**Task to carry out:** Select from the records below every line that has the word "direction" in it.

Dataset items:
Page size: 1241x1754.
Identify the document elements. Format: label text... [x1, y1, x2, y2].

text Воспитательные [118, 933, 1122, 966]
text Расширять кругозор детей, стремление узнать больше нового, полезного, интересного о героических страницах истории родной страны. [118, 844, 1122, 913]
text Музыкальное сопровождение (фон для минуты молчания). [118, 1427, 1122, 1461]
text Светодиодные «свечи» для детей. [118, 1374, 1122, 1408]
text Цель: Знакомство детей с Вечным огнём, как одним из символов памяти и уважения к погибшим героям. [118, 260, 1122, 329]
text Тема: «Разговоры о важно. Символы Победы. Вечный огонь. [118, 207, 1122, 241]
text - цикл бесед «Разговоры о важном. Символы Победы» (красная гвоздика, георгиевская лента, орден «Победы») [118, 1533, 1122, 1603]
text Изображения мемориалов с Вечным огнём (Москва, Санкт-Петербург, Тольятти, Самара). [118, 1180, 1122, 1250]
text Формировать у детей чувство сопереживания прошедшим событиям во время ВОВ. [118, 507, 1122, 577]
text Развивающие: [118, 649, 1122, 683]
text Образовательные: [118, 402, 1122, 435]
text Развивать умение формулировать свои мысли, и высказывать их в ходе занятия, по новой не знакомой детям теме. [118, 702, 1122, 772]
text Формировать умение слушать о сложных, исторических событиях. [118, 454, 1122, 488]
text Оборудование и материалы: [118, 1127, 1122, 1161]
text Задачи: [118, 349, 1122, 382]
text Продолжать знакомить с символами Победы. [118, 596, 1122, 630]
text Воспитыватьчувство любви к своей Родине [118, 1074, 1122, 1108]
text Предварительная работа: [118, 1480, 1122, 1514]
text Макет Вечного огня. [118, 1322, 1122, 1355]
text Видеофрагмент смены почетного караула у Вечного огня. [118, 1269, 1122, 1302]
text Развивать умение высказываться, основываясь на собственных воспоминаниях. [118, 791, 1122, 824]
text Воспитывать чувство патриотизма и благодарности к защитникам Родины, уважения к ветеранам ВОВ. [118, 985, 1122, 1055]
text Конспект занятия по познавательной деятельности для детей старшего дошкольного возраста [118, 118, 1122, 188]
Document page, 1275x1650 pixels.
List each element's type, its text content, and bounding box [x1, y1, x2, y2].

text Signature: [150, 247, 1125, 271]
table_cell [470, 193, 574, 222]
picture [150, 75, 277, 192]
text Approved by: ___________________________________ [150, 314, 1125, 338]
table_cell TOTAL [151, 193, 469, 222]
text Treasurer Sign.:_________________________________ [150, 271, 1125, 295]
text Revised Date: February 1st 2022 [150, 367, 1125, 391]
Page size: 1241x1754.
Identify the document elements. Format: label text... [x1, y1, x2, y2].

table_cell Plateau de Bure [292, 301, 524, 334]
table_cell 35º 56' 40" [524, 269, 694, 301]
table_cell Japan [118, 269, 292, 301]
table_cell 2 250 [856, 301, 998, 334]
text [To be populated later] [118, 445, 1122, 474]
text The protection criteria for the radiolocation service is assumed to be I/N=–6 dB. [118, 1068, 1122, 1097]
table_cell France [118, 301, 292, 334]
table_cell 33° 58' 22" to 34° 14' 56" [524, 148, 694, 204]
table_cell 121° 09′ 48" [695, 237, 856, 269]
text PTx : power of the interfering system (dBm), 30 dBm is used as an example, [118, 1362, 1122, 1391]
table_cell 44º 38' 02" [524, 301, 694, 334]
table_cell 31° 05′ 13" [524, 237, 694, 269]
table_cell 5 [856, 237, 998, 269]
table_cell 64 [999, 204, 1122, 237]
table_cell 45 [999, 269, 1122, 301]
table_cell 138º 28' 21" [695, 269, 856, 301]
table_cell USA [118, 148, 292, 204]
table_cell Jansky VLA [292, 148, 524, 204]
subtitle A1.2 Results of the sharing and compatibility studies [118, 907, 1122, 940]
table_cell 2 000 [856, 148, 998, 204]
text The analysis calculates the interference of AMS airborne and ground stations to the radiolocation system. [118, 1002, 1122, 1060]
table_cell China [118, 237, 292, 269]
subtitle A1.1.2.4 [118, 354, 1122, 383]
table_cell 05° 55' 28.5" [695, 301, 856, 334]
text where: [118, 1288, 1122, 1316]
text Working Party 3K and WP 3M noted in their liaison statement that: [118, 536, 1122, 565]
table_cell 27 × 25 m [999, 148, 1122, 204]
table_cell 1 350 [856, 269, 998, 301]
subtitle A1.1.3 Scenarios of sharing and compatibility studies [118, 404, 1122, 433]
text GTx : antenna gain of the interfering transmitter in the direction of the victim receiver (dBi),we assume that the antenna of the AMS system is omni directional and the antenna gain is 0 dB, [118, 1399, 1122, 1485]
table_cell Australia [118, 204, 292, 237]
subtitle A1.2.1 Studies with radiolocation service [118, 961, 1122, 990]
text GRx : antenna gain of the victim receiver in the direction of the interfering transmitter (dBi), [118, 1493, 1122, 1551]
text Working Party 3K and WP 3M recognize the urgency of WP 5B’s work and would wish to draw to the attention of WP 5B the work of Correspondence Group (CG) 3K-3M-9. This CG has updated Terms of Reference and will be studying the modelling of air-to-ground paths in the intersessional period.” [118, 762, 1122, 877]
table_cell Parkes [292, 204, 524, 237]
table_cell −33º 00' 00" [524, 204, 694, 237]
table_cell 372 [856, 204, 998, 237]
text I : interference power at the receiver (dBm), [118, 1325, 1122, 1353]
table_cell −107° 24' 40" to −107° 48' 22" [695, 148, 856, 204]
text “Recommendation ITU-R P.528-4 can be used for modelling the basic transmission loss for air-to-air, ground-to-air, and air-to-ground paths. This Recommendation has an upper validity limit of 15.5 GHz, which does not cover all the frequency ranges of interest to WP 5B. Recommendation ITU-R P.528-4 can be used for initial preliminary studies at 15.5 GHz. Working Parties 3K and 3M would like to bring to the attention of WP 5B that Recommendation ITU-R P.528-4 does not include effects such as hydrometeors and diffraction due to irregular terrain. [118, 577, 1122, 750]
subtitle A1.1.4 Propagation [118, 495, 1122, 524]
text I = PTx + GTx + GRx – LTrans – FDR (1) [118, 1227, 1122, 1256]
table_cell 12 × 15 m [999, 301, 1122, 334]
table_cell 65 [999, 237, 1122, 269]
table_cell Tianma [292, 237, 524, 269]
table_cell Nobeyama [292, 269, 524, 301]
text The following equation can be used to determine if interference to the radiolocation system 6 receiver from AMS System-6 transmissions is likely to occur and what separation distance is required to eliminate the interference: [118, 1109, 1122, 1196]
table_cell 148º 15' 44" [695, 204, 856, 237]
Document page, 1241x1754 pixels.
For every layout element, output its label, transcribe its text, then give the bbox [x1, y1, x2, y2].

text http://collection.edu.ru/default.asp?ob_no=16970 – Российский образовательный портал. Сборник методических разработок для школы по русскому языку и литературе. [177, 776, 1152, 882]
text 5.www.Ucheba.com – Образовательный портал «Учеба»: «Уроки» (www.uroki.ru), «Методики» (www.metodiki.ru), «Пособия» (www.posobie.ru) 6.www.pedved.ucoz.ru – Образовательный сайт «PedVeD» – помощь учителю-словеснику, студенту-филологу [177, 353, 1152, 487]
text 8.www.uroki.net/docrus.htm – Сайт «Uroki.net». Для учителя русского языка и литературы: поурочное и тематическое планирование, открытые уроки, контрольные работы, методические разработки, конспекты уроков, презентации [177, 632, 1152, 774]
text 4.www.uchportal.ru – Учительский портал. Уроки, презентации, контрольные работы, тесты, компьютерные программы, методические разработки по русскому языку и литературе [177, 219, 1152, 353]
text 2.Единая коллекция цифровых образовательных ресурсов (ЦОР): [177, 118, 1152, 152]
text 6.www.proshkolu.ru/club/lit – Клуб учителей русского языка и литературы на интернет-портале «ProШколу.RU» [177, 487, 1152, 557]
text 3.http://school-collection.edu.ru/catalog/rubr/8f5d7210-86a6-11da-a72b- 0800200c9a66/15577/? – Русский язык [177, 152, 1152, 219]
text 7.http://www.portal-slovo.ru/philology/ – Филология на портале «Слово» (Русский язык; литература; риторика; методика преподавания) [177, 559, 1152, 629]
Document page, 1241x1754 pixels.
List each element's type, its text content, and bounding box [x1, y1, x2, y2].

**Written response:**
text GTx : antenna gain of the interfering transmitter in the direction of the victim receiver (dBi),we assume that the antenna of the AMS system is omni directional and the antenna gain is 0 dB, [118, 1399, 1122, 1485]
text GRx : antenna gain of the victim receiver in the direction of the interfering transmitter (dBi), [118, 1493, 1122, 1551]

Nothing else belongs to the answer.